§ **TASK DESCRIPTION**: If a line of the data below contains the string "shoulder", copy it into your answer.
::: DATA FOR THIS TASK
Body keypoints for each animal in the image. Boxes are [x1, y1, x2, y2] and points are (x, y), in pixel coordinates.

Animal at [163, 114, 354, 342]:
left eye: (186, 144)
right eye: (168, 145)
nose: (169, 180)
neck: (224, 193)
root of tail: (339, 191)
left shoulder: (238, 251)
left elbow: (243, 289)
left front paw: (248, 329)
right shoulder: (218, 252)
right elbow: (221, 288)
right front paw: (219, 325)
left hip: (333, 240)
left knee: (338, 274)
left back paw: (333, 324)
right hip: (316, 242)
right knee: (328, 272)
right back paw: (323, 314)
::::::
::: DATA FOR THIS TASK
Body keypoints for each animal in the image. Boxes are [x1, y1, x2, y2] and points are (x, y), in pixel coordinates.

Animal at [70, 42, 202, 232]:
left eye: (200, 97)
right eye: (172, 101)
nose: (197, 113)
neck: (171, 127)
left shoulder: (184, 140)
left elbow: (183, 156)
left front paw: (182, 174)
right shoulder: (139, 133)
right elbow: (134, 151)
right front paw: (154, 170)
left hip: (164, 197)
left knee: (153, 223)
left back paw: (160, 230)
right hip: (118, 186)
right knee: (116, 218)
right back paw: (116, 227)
::::::
§ **WRITTEN SOLUTION**:
left shoulder: (238, 251)
right shoulder: (218, 252)
left shoulder: (184, 140)
right shoulder: (139, 133)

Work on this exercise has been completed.